Dans un rapport d'initiative législative, adopté par 451 voix pour, 45 voix contre et 153 abstentions, les députés présentent une série de recommandations pour une nouvelle proposition visant à garantir l'utilisation transparente, équitable et sûre des systèmes automatisés de surveillance et de prise de décision sur le lieu de travail. Tout en soulignant que l’utilisation de systèmes de gestion algorithmique peut offrir des possibilités d’optimisation du travail, les députés souhaitent garantir le contrôle humain, la protection des droits fondamentaux des travailleurs et la protection de leurs données à caractère personnel sur le lieu de travail.
Toute décision prise ou soutenue par des systèmes d'IA doit faire l'objet d'un contrôle humain, selon la nouvelle proposition demandée par les députés. Les travailleurs doivent avoir le droit de demander des explications sur les décisions prises ou soutenues par la gestion algorithmique. Si un employé perçoit que ses droits ont été violés par la décision d’un système d'IA, il devrait avoir le droit de demander un réexamen et le système en question pourra être modifié ou supprimé.

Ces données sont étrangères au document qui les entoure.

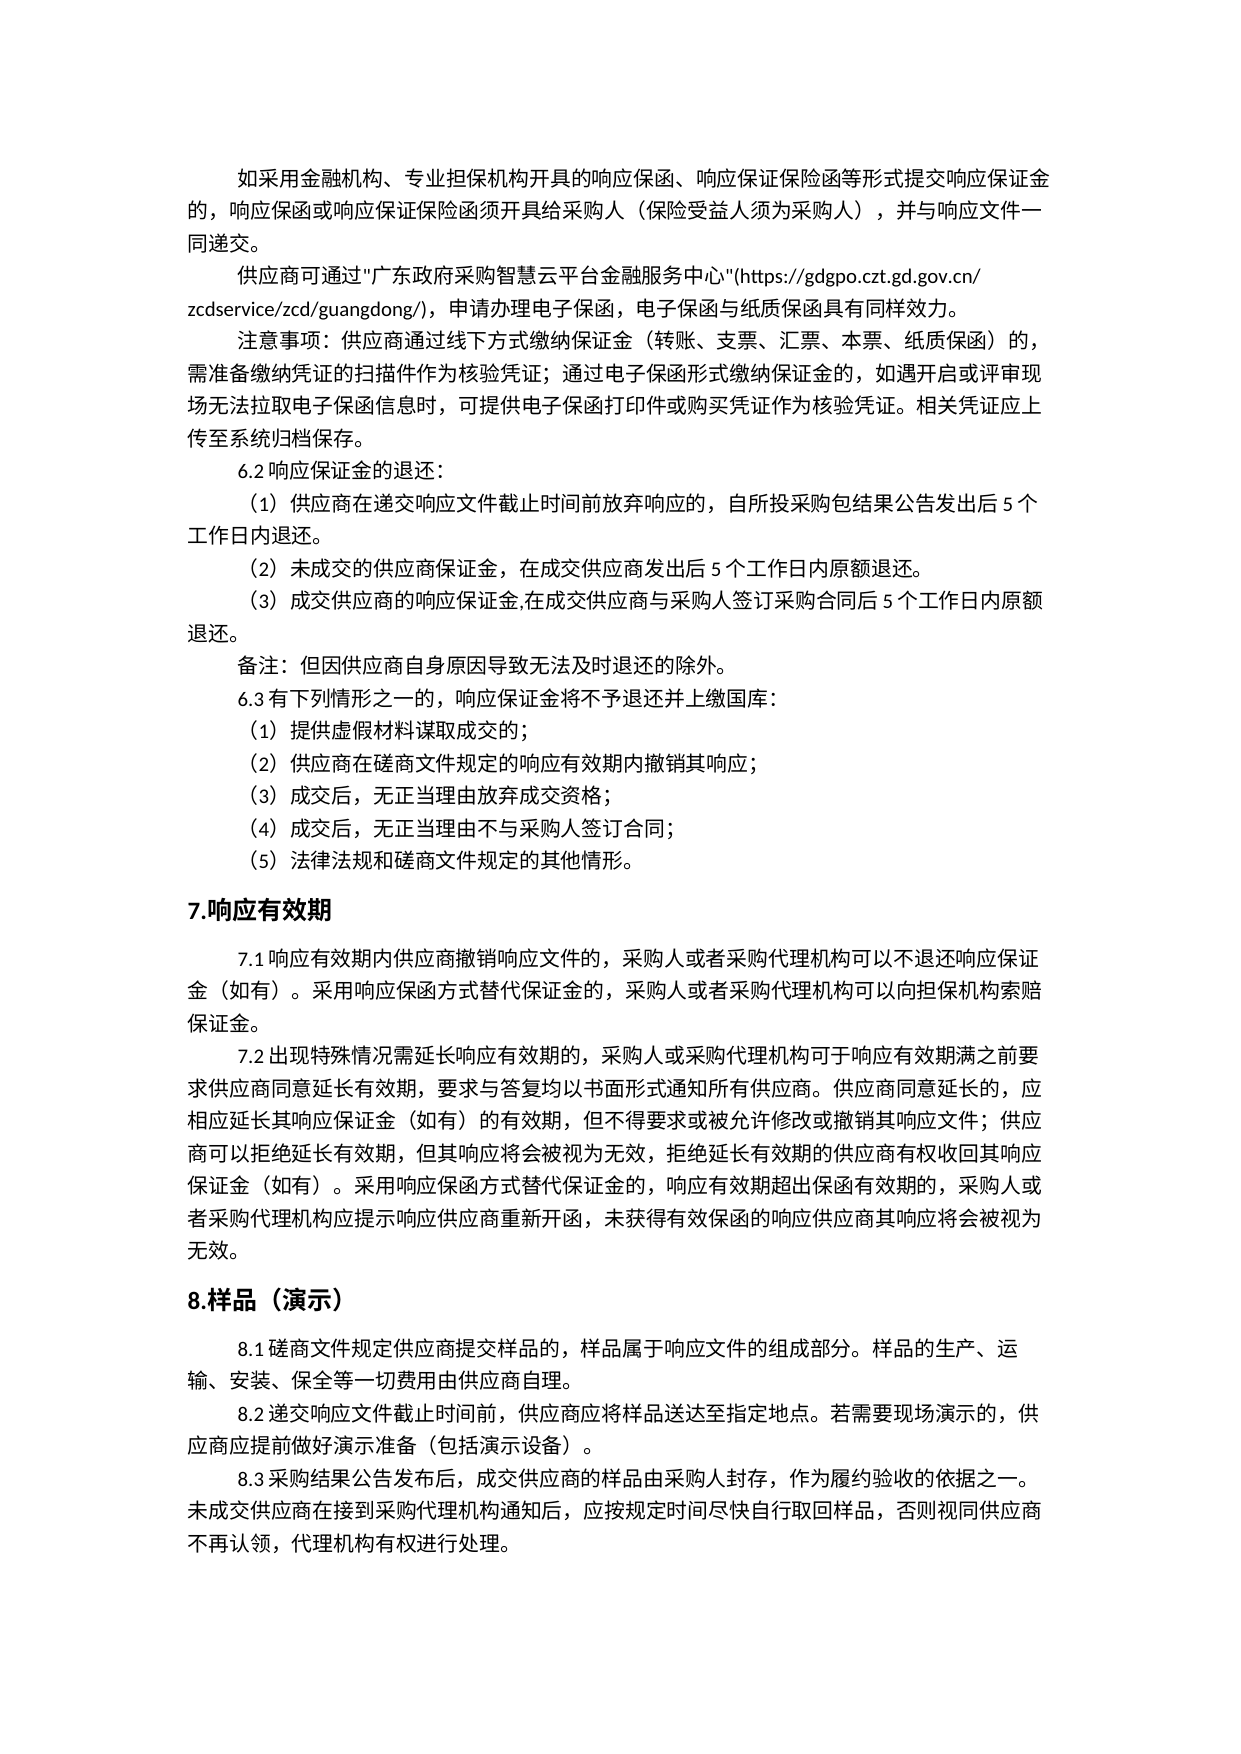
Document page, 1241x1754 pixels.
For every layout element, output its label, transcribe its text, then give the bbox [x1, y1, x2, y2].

text 8.样品（演示） [187, 1267, 1053, 1332]
text （3）成交供应商的响应保证金,在成交供应商与采购人签订采购合同后5个工作日内原额退还。 [187, 584, 1053, 649]
text 如采用金融机构、专业担保机构开具的响应保函、响应保证保险函等形式提交响应保证金的，响应保函或响应保证保险函须开具给采购人（保险受益人须为采购人），并与响应文件一同递交。 [187, 162, 1053, 259]
text 8.2递交响应文件截止时间前，供应商应将样品送达至指定地点。若需要现场演示的，供应商应提前做好演示准备（包括演示设备）。 [187, 1397, 1053, 1462]
text （2）未成交的供应商保证金，在成交供应商发出后5个工作日内原额退还。 [187, 552, 1053, 584]
text 供应商可通过"广东政府采购智慧云平台金融服务中心"(https://gdgpo.czt.gd.gov.cn/zcdservice/zcd/guangdong/)，申请办理电子保函，电子保函与纸质保函具有同样效力。 [187, 259, 1053, 324]
text 8.3采购结果公告发布后，成交供应商的样品由采购人封存，作为履约验收的依据之一。未成交供应商在接到采购代理机构通知后，应按规定时间尽快自行取回样品，否则视同供应商不再认领，代理机构有权进行处理。 [187, 1462, 1053, 1559]
text 备注：但因供应商自身原因导致无法及时退还的除外。 [187, 649, 1053, 682]
text 6.3有下列情形之一的，响应保证金将不予退还并上缴国库： [187, 682, 1053, 714]
text 7.2出现特殊情况需延长响应有效期的，采购人或采购代理机构可于响应有效期满之前要求供应商同意延长有效期，要求与答复均以书面形式通知所有供应商。供应商同意延长的，应相应延长其响应保证金（如有）的有效期，但不得要求或被允许修改或撤销其响应文件；供应商可以拒绝延长有效期，但其响应将会被视为无效，拒绝延长有效期的供应商有权收回其响应保证金（如有）。采用响应保函方式替代保证金的，响应有效期超出保函有效期的，采购人或者采购代理机构应提示响应供应商重新开函，未获得有效保函的响应供应商其响应将会被视为无效。 [187, 1039, 1053, 1267]
text 6.2响应保证金的退还： [187, 454, 1053, 487]
text 注意事项：供应商通过线下方式缴纳保证金（转账、支票、汇票、本票、纸质保函）的，需准备缴纳凭证的扫描件作为核验凭证；通过电子保函形式缴纳保证金的，如遇开启或评审现场无法拉取电子保函信息时，可提供电子保函打印件或购买凭证作为核验凭证。相关凭证应上传至系统归档保存。 [187, 324, 1053, 454]
text 8.1磋商文件规定供应商提交样品的，样品属于响应文件的组成部分。样品的生产、运输、安装、保全等一切费用由供应商自理。 [187, 1332, 1053, 1397]
text 7.响应有效期 [187, 877, 1053, 942]
text （5）法律法规和磋商文件规定的其他情形。 [187, 844, 1053, 877]
text （2）供应商在磋商文件规定的响应有效期内撤销其响应； [187, 747, 1053, 779]
text （4）成交后，无正当理由不与采购人签订合同； [187, 812, 1053, 844]
text 7.1响应有效期内供应商撤销响应文件的，采购人或者采购代理机构可以不退还响应保证金（如有）。采用响应保函方式替代保证金的，采购人或者采购代理机构可以向担保机构索赔保证金。 [187, 942, 1053, 1039]
text （3）成交后，无正当理由放弃成交资格； [187, 779, 1053, 812]
text （1）提供虚假材料谋取成交的； [187, 714, 1053, 747]
text （1）供应商在递交响应文件截止时间前放弃响应的，自所投采购包结果公告发出后5个工作日内退还。 [187, 487, 1053, 552]
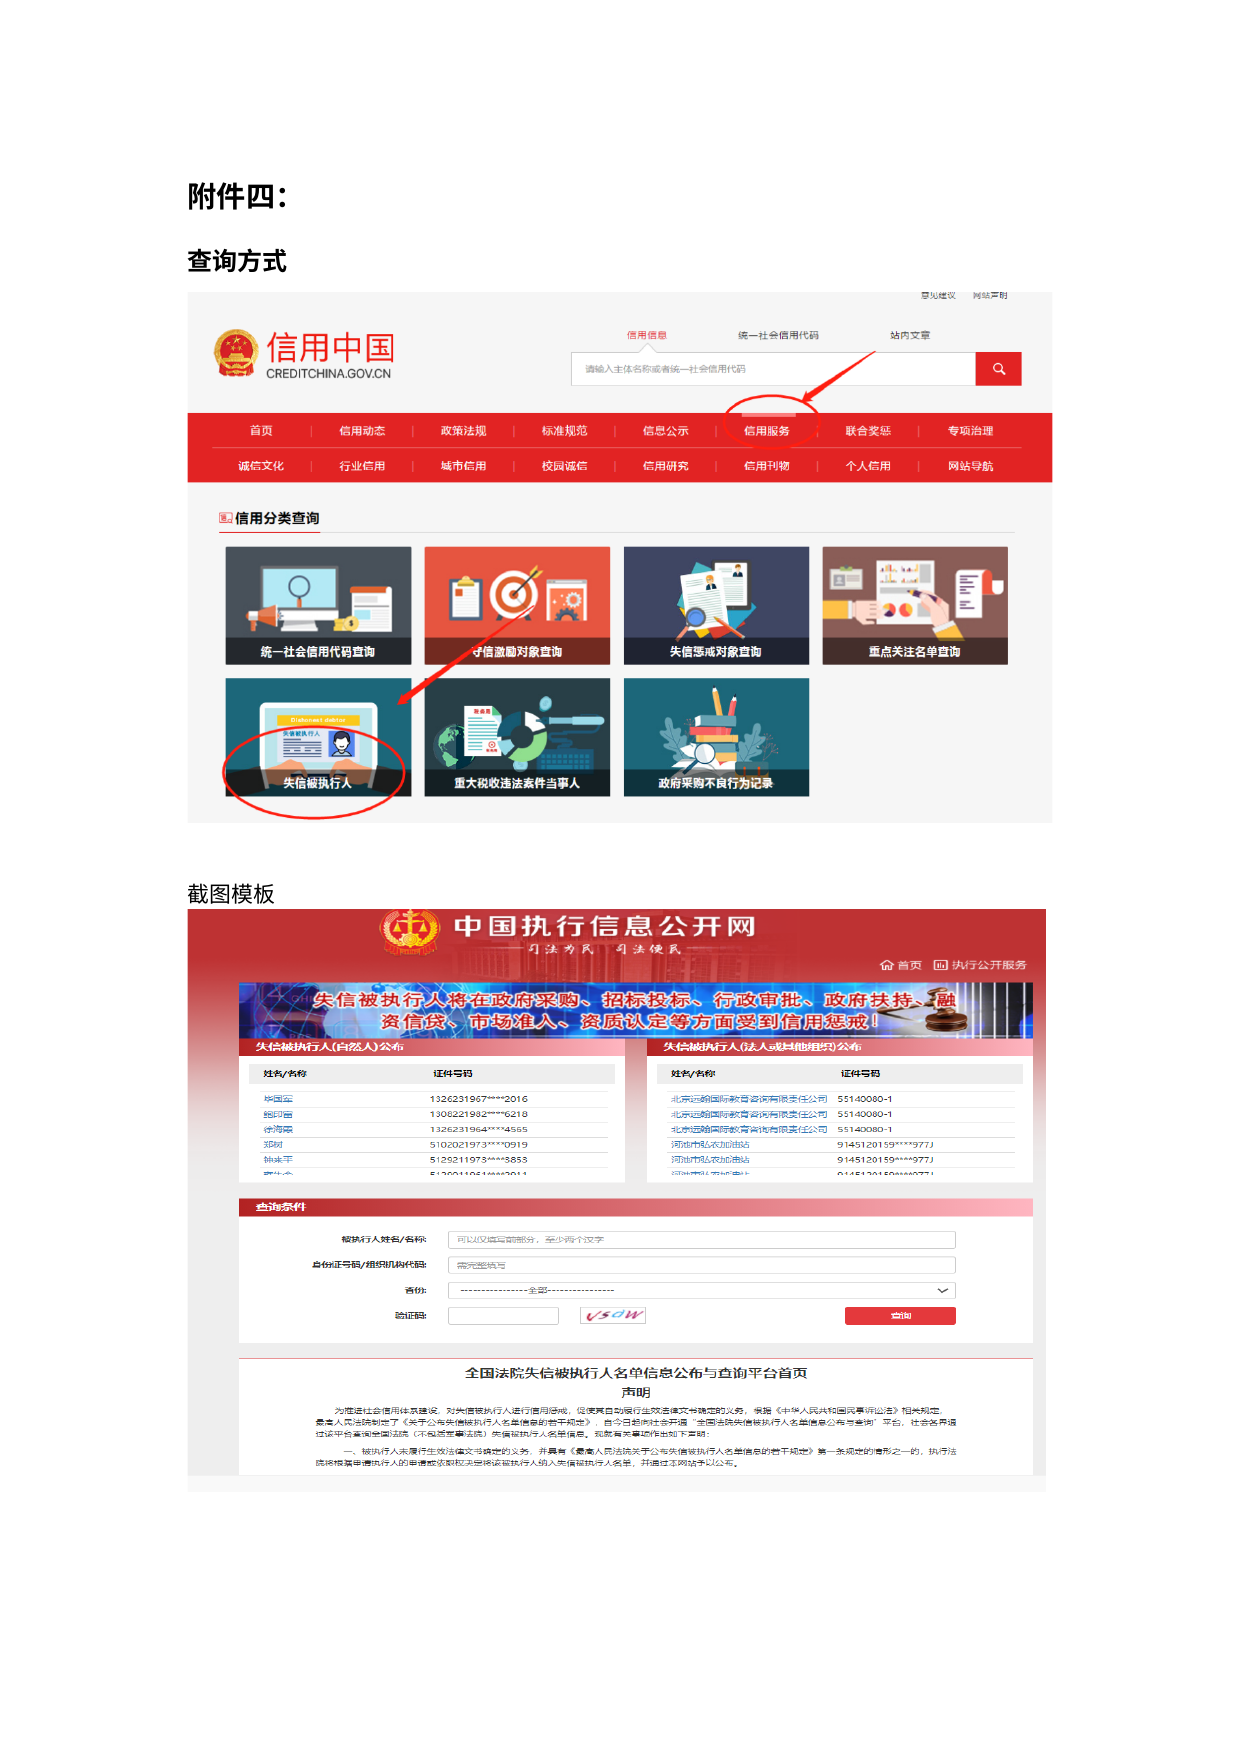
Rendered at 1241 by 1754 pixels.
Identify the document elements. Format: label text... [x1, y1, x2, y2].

Les députés souhaitent que les décisions concernant l'engagement ou la cessation d'emploi, le renouvellement ou le non-renouvellement d'un contrat, les changements de rémunération ou les mesures disciplinaires soient toujours prises par un être humain et fassent l'objet d'un examen humain.
Les députés recommandent que les travailleurs soient informés de l’incidence de ces systèmes sur les conditions de travail, du moment où ils sont utilisés pour prendre des décisions automatisées, du type de données qu’ils collectent ou traitent et de la manière dont la surveillance humaine est assurée. Les travailleurs doivent être consultés lorsque les systèmes d’IA sont utilisés pour prendre des décisions ayant une incidence sur la rémunération, l’évaluation, l’attribution des tâches ou le temps de travail, ajoutent les députés, et l’utilisation de l’IA doit respecter le bien-être et ne pas mettre en danger leur sécurité ou leur santé physique ou mentale.
Afin de protéger la vie privée et les données des travailleurs, les règles proposées par les députés interdiraient le traitement des données relatives à l’état émotionnel, psychologique ou neurologique des travailleurs, à leurs communications privées, à la géolocalisation en dehors des heures de travail, à l’utilisation de leurs données en dehors des heures de travail et à l’utilisation des données relatives à la liberté d’association et à la négociation collective.